État d’urgence scolaire

Une fois de plus, la réouverture des écoles s’annonce problématique. L’année scolaire 2023-2024 ne s’ouvre pas sous de bons auspices.

Des milliers d’enfants risquent la déscolarisation,  parce que leur famille déplacée, rendue sans logis par la fureur destructrice des bandes armées n’a pas la capacité de leur faire intégrer une nouvelle école dans un nouveau quartier. Pour d’autres, c’est parce que leur école a été fermée, détruite ou incendiée, ou encore parce qu’elle sert de refuge improvisé et misérable à des centaines de personnes déplacées.

Je veux croire que tous s’affligent de cette abomination et que même les politiciens les plus retors n’auront pas la scélératesse de capitaliser sur elle pour poursuivre leurs buts. Cependant des voix s’élèvent déjà, défaitistes (comme je l’ai été un peu ces derniers jours) ou rendues agressives par la frustration que cause le sentiment d’impuissance devant l’injustice. Ces voix s’élèvent donc pour dire que les conditions ne sont pas réunies pour effectuer la rentrée des classes et que par conséquent il faut la reporter à une date ultérieure. Laquelle ? Nul ne saurait le dire car on ne détecte aucun signe précurseur d’un retour à une situation normale dans les prochains mois. Cette option serait donc la pire de toutes.

En effet, elle parachèverait l’action mortifère des hordes sanguinaires œuvrant pour tuer le présent et pour ôter tout avenir à la nation. Comment cela ? D’abord en leur fabriquant de nouvelles cohortes d’enfants des rues, vivier de recrues pour elles. Ensuite, en étendant, par un égalitarisme mal compris, leur action déshumanisante à des régions du pays qu’elles ne sont pas encore parvenues à terroriser. En fait à tout le pays.

 Cette question est délicate et peut-être difficile à comprendre pour beaucoup de personnes victimes dans leur chair, leurs affections et leurs biens. Mais ce n’est pas en commettant une injustice plus étendue démographiquement que l’on réparera celle qui nous révolte légitimement. Il faut donc laisser s’effectuer la reprise des cours partout où elle sera possible et surtout ne pas reproduire les gestes des bandits en s’opposant par la violence physique au fonctionnement des écoles qui travailleront. Ceci s’est vu par le passé. Ceci ne doit plus se reproduire. Pareillement, il faut que les réfugiés eux-mêmes épargnent et protègent les locaux et le mobilier des écoles qui leur servent de refuge.
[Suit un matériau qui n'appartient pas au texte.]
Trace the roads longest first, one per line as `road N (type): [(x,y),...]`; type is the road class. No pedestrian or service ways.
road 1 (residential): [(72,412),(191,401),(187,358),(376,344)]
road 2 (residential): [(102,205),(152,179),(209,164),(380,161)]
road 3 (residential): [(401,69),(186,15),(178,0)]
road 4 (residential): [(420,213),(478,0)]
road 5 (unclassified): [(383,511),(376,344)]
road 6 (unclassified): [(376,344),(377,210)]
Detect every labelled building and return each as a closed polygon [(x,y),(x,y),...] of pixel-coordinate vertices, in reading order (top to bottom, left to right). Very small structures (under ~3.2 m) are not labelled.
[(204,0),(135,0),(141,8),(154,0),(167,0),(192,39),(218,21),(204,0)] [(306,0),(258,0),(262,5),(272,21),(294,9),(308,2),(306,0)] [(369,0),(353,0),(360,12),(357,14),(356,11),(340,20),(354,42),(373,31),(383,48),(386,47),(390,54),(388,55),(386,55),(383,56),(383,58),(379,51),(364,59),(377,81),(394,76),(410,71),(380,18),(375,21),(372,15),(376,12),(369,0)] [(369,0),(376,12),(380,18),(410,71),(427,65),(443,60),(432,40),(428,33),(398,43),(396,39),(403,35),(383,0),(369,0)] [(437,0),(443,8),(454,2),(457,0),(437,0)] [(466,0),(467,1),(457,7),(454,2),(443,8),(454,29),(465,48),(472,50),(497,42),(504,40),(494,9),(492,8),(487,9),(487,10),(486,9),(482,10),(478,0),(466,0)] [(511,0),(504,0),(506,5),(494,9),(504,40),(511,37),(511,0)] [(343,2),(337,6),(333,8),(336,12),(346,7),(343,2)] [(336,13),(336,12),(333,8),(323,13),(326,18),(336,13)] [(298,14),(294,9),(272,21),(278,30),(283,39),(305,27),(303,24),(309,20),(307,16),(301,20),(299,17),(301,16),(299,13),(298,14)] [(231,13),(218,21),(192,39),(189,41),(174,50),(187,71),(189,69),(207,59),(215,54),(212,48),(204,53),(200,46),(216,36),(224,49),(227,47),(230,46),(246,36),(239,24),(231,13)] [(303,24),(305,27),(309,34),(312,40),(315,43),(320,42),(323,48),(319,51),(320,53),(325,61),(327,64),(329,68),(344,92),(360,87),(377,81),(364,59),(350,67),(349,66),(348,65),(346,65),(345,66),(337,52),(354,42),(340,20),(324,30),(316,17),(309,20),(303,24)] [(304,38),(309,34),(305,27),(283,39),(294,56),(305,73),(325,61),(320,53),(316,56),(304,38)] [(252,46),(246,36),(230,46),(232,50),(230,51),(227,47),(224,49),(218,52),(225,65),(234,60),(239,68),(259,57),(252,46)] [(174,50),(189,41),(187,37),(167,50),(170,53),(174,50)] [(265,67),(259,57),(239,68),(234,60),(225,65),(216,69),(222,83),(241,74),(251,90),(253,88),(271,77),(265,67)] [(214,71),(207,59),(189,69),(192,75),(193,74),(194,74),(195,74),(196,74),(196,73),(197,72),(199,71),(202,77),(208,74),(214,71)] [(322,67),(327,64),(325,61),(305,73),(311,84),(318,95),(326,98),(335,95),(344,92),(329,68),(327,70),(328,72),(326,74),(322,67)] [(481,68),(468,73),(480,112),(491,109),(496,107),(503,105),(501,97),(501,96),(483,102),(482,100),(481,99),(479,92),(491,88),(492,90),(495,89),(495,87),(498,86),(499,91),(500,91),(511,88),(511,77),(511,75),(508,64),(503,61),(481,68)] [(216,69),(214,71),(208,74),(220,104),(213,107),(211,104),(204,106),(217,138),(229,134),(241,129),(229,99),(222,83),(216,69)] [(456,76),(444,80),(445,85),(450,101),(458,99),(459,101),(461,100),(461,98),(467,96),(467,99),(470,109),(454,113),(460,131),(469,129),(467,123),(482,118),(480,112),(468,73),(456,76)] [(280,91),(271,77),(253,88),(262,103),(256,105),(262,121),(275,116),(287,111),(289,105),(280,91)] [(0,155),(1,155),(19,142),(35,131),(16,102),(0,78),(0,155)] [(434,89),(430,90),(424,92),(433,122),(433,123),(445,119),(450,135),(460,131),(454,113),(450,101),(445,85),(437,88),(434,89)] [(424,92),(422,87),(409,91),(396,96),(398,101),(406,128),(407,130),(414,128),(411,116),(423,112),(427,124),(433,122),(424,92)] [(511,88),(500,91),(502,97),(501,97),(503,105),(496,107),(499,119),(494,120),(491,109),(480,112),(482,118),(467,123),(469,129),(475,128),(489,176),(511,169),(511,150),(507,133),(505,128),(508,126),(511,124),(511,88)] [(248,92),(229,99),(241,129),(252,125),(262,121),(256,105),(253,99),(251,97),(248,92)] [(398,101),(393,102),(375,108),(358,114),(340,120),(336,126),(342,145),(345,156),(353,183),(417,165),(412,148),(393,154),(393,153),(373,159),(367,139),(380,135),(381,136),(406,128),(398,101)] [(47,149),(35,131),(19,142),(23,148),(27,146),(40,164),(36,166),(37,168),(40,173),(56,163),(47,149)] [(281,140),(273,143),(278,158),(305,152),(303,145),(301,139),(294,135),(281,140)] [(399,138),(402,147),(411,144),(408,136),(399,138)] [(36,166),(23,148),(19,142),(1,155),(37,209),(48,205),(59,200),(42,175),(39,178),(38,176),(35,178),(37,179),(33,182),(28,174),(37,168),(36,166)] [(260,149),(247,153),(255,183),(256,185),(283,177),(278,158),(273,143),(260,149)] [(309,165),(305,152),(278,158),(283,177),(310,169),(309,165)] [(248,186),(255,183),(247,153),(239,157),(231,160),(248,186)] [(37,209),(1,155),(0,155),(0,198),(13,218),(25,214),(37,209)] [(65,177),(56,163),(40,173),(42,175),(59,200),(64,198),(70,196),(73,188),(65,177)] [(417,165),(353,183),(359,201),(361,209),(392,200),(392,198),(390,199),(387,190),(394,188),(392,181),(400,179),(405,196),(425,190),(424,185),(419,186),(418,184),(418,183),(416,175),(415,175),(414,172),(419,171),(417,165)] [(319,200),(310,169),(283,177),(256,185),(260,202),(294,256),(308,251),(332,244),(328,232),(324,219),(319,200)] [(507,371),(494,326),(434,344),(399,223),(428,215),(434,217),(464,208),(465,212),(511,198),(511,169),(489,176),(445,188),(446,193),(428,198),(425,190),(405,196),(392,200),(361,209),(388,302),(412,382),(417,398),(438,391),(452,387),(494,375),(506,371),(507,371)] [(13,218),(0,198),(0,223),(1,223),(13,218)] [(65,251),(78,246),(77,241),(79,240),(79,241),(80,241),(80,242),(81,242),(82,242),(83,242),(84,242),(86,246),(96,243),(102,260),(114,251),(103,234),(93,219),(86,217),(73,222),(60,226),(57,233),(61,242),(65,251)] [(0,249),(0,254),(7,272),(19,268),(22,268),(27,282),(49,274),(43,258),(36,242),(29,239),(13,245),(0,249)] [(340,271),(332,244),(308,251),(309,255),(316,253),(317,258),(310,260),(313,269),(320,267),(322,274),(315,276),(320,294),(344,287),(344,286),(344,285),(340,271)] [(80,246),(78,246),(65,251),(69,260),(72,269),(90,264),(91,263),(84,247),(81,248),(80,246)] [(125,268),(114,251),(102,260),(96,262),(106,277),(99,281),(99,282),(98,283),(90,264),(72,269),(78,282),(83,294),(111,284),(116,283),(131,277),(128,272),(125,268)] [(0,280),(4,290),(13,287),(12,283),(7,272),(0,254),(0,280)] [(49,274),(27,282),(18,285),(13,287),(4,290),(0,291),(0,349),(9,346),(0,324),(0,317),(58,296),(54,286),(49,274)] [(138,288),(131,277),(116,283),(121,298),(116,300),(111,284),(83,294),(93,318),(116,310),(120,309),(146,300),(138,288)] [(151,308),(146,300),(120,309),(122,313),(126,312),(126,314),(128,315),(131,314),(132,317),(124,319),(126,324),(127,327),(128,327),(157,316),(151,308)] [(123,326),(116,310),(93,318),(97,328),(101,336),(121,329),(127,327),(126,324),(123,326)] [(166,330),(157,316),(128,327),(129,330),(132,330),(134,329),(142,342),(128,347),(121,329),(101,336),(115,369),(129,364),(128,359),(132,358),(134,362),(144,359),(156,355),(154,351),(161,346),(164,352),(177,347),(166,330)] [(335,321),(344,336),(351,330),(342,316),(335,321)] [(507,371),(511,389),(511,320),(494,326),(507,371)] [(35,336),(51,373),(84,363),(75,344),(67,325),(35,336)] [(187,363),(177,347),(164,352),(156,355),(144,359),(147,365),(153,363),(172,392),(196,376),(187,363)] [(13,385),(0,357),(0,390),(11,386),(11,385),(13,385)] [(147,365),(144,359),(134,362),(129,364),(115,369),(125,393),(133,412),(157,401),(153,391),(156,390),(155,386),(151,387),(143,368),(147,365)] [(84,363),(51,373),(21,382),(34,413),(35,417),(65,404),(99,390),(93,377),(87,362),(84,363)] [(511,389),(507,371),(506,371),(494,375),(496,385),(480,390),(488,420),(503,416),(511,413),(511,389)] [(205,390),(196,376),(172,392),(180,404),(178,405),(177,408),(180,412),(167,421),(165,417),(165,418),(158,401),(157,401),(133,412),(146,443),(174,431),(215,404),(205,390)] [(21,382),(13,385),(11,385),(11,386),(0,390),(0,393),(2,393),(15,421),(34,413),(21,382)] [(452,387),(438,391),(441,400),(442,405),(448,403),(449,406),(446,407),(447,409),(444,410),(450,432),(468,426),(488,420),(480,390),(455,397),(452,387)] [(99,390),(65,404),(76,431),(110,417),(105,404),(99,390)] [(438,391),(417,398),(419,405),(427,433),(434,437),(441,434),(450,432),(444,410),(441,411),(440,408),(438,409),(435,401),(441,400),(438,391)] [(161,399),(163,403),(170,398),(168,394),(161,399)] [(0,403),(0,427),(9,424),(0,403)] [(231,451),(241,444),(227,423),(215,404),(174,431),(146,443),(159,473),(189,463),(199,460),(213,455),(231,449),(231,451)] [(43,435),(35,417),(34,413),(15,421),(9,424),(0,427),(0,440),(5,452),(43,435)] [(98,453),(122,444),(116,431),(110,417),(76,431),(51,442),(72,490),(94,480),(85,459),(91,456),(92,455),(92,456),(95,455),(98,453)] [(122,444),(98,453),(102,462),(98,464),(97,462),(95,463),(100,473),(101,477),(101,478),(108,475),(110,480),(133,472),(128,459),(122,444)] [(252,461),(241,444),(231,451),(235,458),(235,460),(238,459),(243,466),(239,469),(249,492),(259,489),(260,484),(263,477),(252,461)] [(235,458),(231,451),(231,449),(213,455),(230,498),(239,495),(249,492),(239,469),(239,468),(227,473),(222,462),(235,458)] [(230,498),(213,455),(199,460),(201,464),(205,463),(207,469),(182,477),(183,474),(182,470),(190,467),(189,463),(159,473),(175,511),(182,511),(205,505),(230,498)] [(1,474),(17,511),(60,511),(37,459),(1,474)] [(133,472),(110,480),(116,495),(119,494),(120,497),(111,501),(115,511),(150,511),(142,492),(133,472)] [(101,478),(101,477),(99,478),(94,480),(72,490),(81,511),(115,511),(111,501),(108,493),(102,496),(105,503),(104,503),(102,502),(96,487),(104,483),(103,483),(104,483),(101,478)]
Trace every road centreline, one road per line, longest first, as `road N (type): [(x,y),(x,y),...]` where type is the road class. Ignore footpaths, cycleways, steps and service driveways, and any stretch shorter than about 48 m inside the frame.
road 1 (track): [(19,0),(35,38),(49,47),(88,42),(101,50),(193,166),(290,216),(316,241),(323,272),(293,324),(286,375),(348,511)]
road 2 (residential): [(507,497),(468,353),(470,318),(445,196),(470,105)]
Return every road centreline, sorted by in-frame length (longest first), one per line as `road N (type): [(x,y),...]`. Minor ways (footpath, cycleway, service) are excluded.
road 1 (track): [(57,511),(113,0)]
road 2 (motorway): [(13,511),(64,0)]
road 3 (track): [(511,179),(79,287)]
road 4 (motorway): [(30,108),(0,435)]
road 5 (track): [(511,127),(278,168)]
En retour, ce premier effort pour casser le cercle infernal de la violence implique  pour l’autre partie un devoir de solidarité active. Dans notre société livrée au pire par les luttes de pouvoir entre un gouvernement largement détesté  et une classe politique largement discréditée, il est urgent que la rentrée des classes bénéficie d’une autorégulation citoyenne. Il appartient à la société civile et d’abord, mais pas exclusivement, à ceux de ses membres engagés dans le secteur éducatif, de se montrer tout à la fois généreux et imaginatifs. Une structure légère et dynamique pourrait se monter avec la participation des associations d’écoles privées et autres fédérations du secteur non étatique, des associations de parents, des syndicats d’enseignants, des chambres de commerce, etc. Une fois écoulée la première semaine de la rentrée il sera aisé de dresser un état des lieux et d’élaborer une stratégie d’urgence. Des esprits chagrins joueront la démobilisation en brandissant le cas des enfants jamais scolarisés. Mais encore une fois ce n’est pas  en universalisant  la violation des droits de l’enfance qu’on progressera dans la quête de l’égalité ou de la justice sociale.

Il faut sauver les enfants d’Haïti.

Si notre société ne peut se mobiliser pour cette cause, on peut se demander si elle mérite de survivre.